Critical summer looms for Gophers

Minnesota running back Rodney Smith runs the ball during the spring game on Saturday at TCF Bank Stadium.

Alex Tuthill-Preus

Minnesota running back Rodney Smith runs the ball during the spring game on Saturday at TCF Bank Stadium.

Grant Donald

This year, Jerry Kill prepared his team for its annual spring game a little differently.
 
Instead of the traditional low-key walkthrough that players are accustomed to, Kill turned practice completely over to his team in preparation for his fifth spring game with the Gophers.
 
“It’s really fun to watch them,” Kill said. “To me, our job is to get those guys so knowledgeable that they could go coach if they wanted to.”
 
With the team heading into the coach-free summer months, its success rests solely in the players’ hands.
 
But Kill doesn’t seem worried.
 
“[Friday] went great. … I told them we just need to get out there and let them coach themselves,” Kill said. “I wanted to see what they wanted [the summer] to look like.”
 
But months away from Minnesota’s September season opener against TCU, Saturday’s spring game showed the Gophers still have plenty to work on.
 
Young receivers dropped multiple catchable passes, negating big plays.
 
“Ultimately, [this summer] is going to be about those receivers and getting those guys comfortable,” quarterback Mitch Leidner said. “Me and the rest of the quarterbacks need those guys to be on the same page as us at all times.”
 
This year, Leidner’s chemistry with his receivers looks more important than ever. The former Lakeville South star won’t have his number one target from a year ago — tight end Maxx Williams, who entered the NFL draft.
 
If the chemistry comes along, there is plenty of raw talent for Leidner to work with. Isaiah Gentry and Melvin Holland made a few plays Saturday, as did former four-star Washburn running back Jeff Jones.
 
Jones, who has been taking reps with the receivers during the spring, had two catches for 26 yards, but he also was responsible for one of the drops.
 
“I just talked to Jeff and told him that he needs to play outside at receiver some because he can run and go get a football,” Kill said. “He probably hadn’t played football in a year, so I’m very pleased with where he is at right now.”
 
With Jones taking most of his snaps at receiver, veteran Rodrick Williams, redshirt sophomore Berkley Edwards and redshirt freshman Rodney Smith are left to battle for the starting running back spot.
 
Williams only played during the first series Saturday, running six times for 33 yards and a touchdown.
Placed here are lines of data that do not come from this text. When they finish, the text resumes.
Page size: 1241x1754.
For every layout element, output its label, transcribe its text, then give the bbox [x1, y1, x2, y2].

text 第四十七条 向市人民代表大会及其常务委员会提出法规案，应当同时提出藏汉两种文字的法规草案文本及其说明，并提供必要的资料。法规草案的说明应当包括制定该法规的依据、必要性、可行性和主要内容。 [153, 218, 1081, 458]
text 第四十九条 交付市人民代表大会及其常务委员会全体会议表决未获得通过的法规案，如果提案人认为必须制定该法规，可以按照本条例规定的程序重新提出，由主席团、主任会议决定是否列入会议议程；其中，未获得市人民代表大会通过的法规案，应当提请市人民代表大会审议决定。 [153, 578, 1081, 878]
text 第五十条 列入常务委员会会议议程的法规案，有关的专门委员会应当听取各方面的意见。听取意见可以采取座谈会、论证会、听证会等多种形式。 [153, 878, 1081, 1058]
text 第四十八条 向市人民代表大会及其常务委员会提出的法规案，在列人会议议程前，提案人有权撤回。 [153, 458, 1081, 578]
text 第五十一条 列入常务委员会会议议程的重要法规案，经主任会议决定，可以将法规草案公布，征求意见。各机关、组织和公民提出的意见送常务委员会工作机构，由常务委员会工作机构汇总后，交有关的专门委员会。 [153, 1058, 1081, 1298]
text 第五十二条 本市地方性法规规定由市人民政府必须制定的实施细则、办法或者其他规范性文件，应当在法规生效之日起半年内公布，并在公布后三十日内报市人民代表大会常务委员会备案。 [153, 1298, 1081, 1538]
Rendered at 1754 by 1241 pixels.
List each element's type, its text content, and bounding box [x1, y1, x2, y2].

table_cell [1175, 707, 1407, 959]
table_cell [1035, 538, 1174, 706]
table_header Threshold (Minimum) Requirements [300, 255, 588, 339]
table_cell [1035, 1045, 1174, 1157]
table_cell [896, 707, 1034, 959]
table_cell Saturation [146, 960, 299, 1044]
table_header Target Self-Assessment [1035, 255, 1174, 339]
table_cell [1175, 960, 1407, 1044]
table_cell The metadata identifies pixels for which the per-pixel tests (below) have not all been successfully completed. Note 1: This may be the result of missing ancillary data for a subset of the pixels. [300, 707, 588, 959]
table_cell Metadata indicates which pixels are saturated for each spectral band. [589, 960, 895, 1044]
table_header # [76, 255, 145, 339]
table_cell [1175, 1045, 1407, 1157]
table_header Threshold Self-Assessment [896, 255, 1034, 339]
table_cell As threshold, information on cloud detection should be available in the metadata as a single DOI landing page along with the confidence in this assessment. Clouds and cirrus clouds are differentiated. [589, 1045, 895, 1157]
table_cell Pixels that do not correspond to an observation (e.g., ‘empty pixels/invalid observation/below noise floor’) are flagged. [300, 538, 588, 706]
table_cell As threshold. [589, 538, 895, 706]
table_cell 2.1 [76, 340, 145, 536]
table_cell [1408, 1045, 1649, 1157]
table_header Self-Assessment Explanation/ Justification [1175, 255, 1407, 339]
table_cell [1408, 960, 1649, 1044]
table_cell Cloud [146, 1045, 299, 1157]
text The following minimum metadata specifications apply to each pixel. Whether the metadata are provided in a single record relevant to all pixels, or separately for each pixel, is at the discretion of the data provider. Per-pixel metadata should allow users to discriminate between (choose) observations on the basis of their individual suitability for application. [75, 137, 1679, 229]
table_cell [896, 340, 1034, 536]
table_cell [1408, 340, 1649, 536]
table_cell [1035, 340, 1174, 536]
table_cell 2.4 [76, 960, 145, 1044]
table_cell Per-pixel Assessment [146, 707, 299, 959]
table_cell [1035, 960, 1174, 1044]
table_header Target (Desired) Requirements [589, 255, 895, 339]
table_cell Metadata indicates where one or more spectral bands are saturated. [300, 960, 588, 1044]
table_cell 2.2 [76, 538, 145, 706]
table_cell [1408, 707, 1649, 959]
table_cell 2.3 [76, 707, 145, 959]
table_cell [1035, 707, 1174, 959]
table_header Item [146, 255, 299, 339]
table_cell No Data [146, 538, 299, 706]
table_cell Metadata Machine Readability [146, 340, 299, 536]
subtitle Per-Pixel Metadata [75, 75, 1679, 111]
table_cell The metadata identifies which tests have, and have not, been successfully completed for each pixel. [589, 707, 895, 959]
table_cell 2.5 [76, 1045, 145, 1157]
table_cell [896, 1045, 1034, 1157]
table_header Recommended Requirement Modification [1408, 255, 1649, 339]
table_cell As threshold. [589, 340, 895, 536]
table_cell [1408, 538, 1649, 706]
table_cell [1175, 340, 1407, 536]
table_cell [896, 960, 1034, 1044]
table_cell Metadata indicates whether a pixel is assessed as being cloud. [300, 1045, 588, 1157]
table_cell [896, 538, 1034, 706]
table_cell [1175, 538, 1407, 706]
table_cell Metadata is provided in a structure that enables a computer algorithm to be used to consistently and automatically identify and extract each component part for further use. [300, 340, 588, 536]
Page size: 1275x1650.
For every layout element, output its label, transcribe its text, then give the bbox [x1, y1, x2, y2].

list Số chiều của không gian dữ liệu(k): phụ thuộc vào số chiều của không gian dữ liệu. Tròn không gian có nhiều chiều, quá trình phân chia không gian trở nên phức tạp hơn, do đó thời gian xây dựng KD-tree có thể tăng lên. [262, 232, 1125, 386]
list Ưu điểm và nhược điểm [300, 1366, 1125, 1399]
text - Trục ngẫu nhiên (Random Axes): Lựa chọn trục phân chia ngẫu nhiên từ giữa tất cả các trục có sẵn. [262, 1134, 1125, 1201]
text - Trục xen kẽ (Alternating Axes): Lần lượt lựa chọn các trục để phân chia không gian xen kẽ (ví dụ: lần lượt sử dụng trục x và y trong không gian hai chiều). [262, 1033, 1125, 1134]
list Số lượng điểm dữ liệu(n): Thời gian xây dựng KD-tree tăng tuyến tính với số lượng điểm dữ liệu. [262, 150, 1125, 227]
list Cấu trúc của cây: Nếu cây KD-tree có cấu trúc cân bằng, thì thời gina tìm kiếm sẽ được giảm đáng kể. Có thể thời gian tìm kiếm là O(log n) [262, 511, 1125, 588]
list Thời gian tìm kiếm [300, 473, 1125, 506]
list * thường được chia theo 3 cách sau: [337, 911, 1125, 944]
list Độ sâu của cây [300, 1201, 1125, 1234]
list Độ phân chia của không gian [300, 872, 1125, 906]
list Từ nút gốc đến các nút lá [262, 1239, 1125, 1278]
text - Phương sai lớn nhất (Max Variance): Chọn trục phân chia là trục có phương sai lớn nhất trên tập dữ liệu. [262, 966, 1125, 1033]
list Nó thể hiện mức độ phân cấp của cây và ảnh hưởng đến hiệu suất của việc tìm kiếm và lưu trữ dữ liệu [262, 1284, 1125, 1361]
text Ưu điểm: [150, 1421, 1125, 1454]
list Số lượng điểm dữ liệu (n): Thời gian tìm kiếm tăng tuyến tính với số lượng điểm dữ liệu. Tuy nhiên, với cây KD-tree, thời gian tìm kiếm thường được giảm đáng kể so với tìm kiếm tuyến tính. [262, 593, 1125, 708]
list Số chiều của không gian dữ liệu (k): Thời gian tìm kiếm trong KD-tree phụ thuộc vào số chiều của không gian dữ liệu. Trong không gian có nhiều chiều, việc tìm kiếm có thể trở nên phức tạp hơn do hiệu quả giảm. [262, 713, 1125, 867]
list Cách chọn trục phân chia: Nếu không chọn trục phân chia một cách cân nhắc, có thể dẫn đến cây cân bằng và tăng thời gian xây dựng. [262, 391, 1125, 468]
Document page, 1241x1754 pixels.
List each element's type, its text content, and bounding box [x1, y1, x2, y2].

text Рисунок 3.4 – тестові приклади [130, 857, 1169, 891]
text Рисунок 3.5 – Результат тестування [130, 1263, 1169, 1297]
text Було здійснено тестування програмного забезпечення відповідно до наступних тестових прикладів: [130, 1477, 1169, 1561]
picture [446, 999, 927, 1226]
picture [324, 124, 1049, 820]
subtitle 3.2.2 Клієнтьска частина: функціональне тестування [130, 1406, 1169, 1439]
Both Edwards and Smith received 12 carries, with Edwards tallying 31 rushing yards, while Smith racked up 41 yards.
 
Heading into the summer, the Gophers seem comfortable with a running back by committee approach. However, the backs also realize the summer presents an opportunity for one of them to set himself apart from the competition.
 
“I am going to do anything that my team needs me to do,” Williams said Saturday. “I like the fact that we have depth and people that know what they’re doing, but I still want to be the one to go out there and win the game.”
 
Regardless, it seems like the players will have to improve on the base they created this spring. 
 
But while Minnesota’s inexperienced and talented skill players work, one thing is certain — age is just a number.
 
“I learned something from the Final Four and [Duke basketball coach Mike] Krzyzewski; you never call freshmen ‘freshmen,’” Kill said. “We are going to do that with our freshmen — if you are going to play, you have to get over being a freshman.”